■ Challenge 1:
Answer these questions from the lecture notes on modeling events, one answer per line, marked (a), (b) and (c):
(a) On what date were the notes published?
(b) What kind of scale is named in the points under the heading "Modeling Events"?
(c) What one-word label do the notes give to indirect discrimination?
■ Challenge 2: From the lecture notes on modeling events, list every short point that appears between the note under the "Modeling Events" heading and the line stating the estimand.
■ Challenge 3: Resume the lecture notes on modeling events, picking up right after their final point about total effects and subpaths.

Lecture 09 - Modeling Events

Author

Isabella C. Richmond

Published

March 20, 2024

Rose / Thorn

Rose:

Thorn:

Modeling Events

NOTE: read causal foundations of bias, fairness, and …

observations are counts
unknowns are possibilities, odds
everything is interacting
“log-odds” scale

Estimand: what is the effect of gender on university admissions?

perception of gender by admissions officer is what truly matters here
total effect of discrimination is what people experience
direct discrimination: status-based (referees are biased for or against certain gender)
indirect discrimination: structural (gender influences what discipline you are interested in and that discipline is underfunded)
quite often, the thing we are able to estimate is not what we want (total effects are easier to estimate but subpaths are interesting and important to understanding equity)

■ Material provided:
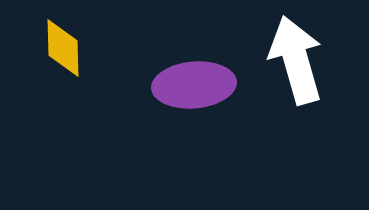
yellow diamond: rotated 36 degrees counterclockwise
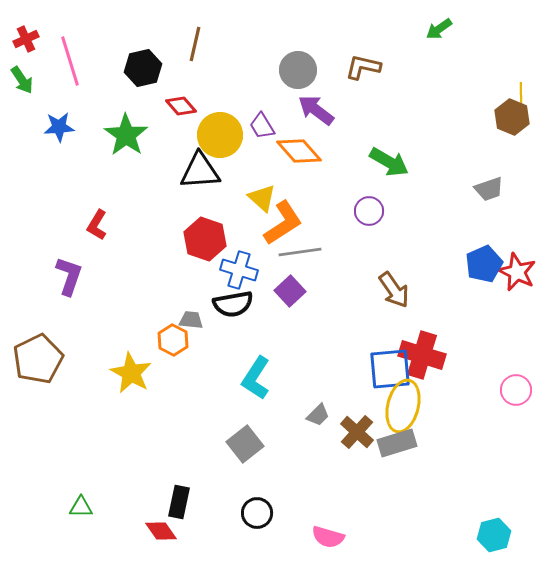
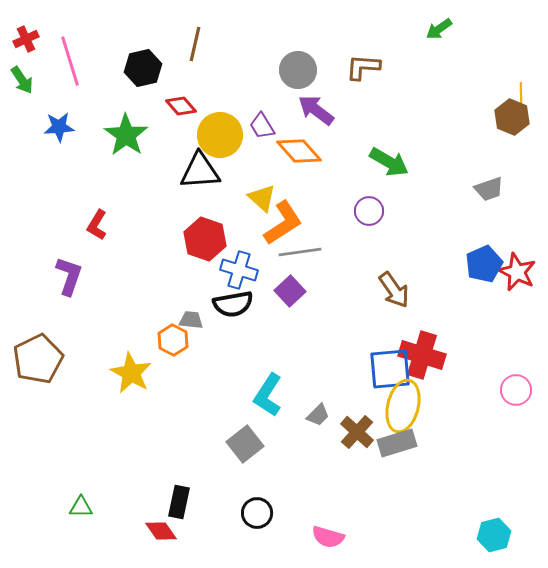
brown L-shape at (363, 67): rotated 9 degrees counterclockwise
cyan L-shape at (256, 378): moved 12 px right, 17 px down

■ Right answer 1:
(a) March 20, 2024
(b) A "log-odds" scale
(c) Structural

■ Right answer 2:
- observations are counts
- unknowns are possibilities, odds
- everything is interacting
- "log-odds" scale

■ Right answer 3:
many unobserved confounds in this setup

Generative Model:

N <- 1000 # number of applicants
G <- sample(1:2, size = N, replace = T) # gender distribution
D <- rbern(N, ifelse(G==1, 0.3, 0.8)) + 1 #gener 1 tends to apply to appartment 1, 2 to 2
accept_rate <- matrix(c(0.1, 0.3, 0.1, 0.3), nrow = 2) # matrix of acceptance rates [dept, gender]
A <- rbern(N, accept_rate[D,G]) # simulate acceptance

Modeling Events

we observe: count of events
we estimate: probability (or log-odds) of events
- like the globe tossing model, but need “proportion of water” stratified by other variables

Generalized Linear Models

linear models: expected value is additive “linear” combination of parameters
generalized linear models: expected value is some function of an additive combination of parameters
- works because normal distribution is unbounded on both sides
- when you have probabilities, which are bounded by 0 and 1, you make the expected value a function of the additive model
- choosing the function so that it works well is the art of linear models

\[ Y_i \sim Bernoulli (p_i) \\ f(p_i) = \alpha + \beta_XX_i + \beta_Z Z_i \\ p_i = f^{-1}(\alpha + \beta_XX_i + \beta_Z Z_i ) \]

p = probability of the event

f is the link function - links parameters of distribution to linear model
f-1 is the inverse link function
- the probability = inverse link function
distributions: relative number of ways to observe data, given assumptions about rates, probabilities, slopes, etc.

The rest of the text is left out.